Note that in the present study, the influence of fluid shifts between ECF and ICF has been ignored and the model corrects only R e values. Although changes in R i due to body posture and time have been reported, these changes appear to be much smaller than R e changes [9], which supports the findings of Maw et al. [24] and the assumption for the present research. Based on this assumption, the influence of body posture on BIS measurements is due to ECF redistributions between the torso (containing almost 50% of body water) and the limbs representing almost 90% of the measured HF impedance [1, 9, 41]. Small changes in fluid volume in the limbs are “more visible” than changes in the torso. Model-based simulations could be the key to predict these “invisible” changes in body fluid and thereby avoid errors due to fluid redistributions. Even so the present model needs R e values as input, impedance values at specific frequencies could be used [18, 19, 33].
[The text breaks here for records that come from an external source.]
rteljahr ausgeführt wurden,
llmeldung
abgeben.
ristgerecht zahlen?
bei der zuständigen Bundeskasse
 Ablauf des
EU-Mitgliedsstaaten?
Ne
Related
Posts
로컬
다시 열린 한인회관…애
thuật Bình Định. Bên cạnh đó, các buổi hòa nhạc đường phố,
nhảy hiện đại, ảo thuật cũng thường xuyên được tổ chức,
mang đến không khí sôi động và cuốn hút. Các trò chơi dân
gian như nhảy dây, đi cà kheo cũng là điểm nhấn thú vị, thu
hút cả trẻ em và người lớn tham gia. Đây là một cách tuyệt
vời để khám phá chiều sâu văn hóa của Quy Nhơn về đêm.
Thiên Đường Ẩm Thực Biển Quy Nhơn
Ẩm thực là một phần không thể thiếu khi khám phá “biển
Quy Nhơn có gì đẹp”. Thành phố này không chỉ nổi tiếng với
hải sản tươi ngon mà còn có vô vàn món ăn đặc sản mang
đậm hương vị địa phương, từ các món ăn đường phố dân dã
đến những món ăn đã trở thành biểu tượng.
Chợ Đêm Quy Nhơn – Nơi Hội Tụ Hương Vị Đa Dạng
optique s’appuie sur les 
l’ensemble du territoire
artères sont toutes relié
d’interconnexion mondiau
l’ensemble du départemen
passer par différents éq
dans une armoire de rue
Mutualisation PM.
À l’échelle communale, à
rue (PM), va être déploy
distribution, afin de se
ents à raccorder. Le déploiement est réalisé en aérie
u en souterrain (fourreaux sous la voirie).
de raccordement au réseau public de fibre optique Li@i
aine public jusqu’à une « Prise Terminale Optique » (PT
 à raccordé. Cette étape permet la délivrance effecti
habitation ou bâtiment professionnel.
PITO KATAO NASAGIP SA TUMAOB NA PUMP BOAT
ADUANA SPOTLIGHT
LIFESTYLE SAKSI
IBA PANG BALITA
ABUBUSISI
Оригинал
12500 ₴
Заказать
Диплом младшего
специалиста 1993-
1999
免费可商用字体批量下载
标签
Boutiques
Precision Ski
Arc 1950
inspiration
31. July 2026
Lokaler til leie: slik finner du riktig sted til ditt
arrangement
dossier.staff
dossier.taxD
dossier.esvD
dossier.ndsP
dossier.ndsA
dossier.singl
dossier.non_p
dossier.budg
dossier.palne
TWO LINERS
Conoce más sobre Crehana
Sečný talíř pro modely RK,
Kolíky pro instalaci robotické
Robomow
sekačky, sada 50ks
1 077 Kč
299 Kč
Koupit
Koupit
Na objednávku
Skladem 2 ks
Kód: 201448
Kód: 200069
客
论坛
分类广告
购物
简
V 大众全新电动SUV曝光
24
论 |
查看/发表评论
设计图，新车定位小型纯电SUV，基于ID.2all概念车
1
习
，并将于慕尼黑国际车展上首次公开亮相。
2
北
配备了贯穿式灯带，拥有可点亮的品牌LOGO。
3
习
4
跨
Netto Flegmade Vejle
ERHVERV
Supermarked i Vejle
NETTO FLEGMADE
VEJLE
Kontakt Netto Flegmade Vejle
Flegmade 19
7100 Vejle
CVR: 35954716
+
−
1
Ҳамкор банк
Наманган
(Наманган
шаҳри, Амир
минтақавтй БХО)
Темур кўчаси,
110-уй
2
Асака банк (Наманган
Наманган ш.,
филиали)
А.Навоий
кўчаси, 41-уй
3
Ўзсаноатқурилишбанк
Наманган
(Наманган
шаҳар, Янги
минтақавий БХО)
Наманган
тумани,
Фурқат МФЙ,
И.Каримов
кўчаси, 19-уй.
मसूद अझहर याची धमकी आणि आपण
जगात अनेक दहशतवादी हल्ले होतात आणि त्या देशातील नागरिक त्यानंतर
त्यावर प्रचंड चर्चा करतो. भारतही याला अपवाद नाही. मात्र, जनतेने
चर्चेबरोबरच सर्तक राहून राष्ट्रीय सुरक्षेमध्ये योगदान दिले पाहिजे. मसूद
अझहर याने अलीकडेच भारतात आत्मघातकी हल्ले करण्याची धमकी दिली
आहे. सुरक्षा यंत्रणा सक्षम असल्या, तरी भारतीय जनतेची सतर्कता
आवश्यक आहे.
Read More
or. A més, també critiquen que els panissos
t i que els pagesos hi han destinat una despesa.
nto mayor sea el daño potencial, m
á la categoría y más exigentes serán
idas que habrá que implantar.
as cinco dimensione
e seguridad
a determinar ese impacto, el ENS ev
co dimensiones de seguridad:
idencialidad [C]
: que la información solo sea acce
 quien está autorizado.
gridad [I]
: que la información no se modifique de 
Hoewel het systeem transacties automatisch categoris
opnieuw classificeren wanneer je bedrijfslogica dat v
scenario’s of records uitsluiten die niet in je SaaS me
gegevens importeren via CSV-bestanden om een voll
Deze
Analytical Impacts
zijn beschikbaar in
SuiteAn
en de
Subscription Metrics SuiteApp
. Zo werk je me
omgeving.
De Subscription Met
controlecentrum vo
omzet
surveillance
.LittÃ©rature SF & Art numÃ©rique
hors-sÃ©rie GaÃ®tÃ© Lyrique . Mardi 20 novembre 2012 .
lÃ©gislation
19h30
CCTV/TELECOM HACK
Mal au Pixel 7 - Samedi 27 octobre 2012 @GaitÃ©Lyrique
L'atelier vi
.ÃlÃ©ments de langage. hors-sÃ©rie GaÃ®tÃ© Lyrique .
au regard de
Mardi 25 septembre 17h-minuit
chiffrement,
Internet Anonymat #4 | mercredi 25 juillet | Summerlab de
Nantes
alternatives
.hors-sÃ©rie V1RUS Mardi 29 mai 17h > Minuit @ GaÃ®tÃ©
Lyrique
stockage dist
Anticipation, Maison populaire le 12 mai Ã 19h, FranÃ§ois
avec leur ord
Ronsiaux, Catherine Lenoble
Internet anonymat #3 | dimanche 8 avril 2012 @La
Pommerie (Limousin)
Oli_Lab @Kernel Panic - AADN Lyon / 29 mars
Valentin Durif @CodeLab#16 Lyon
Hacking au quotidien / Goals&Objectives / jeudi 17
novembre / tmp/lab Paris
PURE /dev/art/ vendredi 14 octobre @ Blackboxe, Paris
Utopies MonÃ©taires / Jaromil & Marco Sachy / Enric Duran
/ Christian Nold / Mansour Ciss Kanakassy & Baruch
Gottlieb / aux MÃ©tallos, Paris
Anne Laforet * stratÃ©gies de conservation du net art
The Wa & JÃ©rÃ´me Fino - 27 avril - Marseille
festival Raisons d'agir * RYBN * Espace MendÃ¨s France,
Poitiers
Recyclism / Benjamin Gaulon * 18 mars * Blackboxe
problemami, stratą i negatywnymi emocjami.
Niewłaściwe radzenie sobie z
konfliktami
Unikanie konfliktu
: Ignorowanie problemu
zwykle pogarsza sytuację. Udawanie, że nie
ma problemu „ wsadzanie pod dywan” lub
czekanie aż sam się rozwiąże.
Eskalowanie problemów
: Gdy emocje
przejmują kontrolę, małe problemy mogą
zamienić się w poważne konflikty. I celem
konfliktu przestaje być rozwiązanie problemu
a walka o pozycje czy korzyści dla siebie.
In conclusion, we argue that the influence of body posture and time is unavoidable on every bioimpedance measurement. However, the proposed model and model-based correction procedure constitute a new and effective alternative to reduce the influence of body posture on segmental and HF bioimpedance measurements. Since the model is based on human anatomy and physiology and only requires as input data easy to obtain, its application is very suitable in clinical research. Further investigation may improve the model accuracy and extend its application for the correction of other influences affecting the accuracy of bioimpedance measurements.